Marketing for Hunger Games will be a Full-Court Press with Hire of Terry Press
A lot is riding on the release of The Hunger Games for Lionsgate. It’s a bit of a gamble for the company, as they are spending quite a bit on making the movie. They’ve decided to hire a high-profile and experienced marketing executive, Terry Press, as a consultant for the release of the film.
Press worked for Dreamworks for a decade till 2007 and now runs her own company. Last year she worked on The Social Network, the so-called “Facebook movie”. It went on to land on 78 critics’ top 10 list for 2010 and on 22 of those as numer one.

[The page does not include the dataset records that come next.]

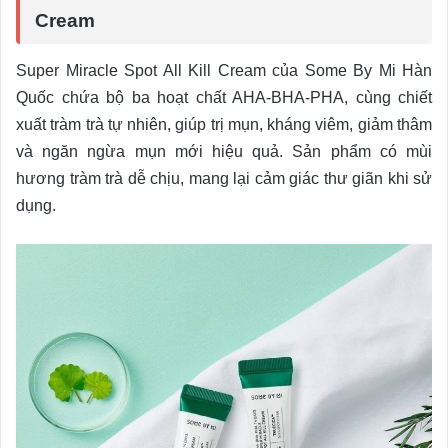
Cream
Super Miracle Spot All Kill Cream của Some By Mi Hàn
Quốc chứa bộ ba hoạt chất AHA-BHA-PHA, cùng chiết
xuất tràm trà tự nhiên, giúp trị mụn, kháng viêm, giảm thâm
và ngăn ngừa mụn mới hiệu quả. Sản phẩm có mùi
hương tràm trà dễ chịu, mang lại cảm giác thư giãn khi sử
dụng.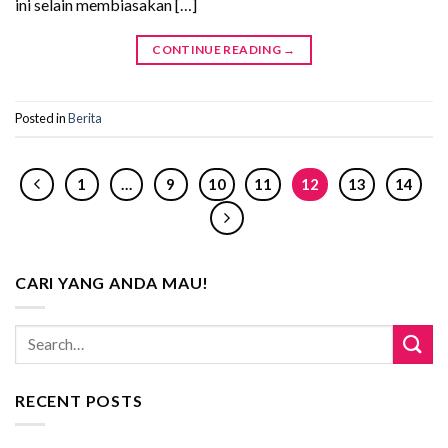
ini selain membiasakan […]
CONTINUE READING
→
Posted in
Berita
1
…
9
10
11
12
13
14
CARI YANG ANDA MAU!
RECENT POSTS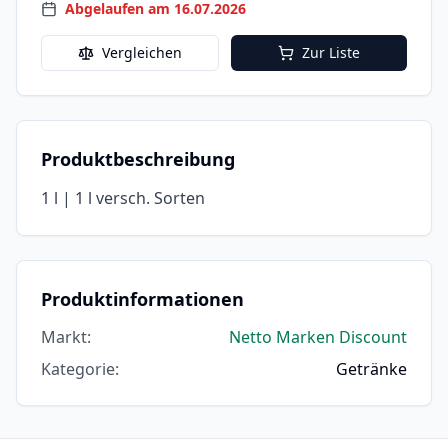
Abgelaufen am 16.07.2026
Vergleichen
Zur Liste
Produktbeschreibung
1 l | 1 l versch. Sorten
Produktinformationen
Markt
:
Netto Marken Discount
Kategorie
:
Getränke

Though The Social Network had no fancy special effects, action sequences or comic book tie-ins like the typical blockbuster movies nowadays, it went on to gross $96,962,694 in the United States and $127,957,621 elsewhere, for a worldwide total of $224,920,315.
Her hire marks the first time that Lionsgate has recruited a consultant to work under marketing president Tim Palen. It has more at stake with “The Hunger Games” than on any film before: It’s Lionsgate’s most expensive production and the first of four planned pictures that Wall Street analysts are expecting to bring in hundreds of millions in profits.
Lionsgate’s motion picture group, run by President Joe Drake, is in a difficult spot because of the disappointing performances of “Conan the Barbarian,” “Warrior” and “Abduction” over the last two months.
Lionsgate has also recruited a new executive to run its distribution department, which plans release dates and books films in theaters. Chris Leroy, a former executive vice president of distribution at Walt Disney Studios, is now interim president of distribution for Lionsgate, reporting to Drake. He was the No. 2 distribution executive at Disney until early this year, when he left along with a wave of others who have departed under new Chairman Rich Ross.
The department had been run for the last two years by David Spitz, executive vice president of distribution, who now reports to Leroy.
The changes indicate that Lionsgate management believes its recent woes lie not in the quality of the movies its production executives are making but with its distribution department, and also that its marketing group needs high-powered assistance on “Hunger Games.”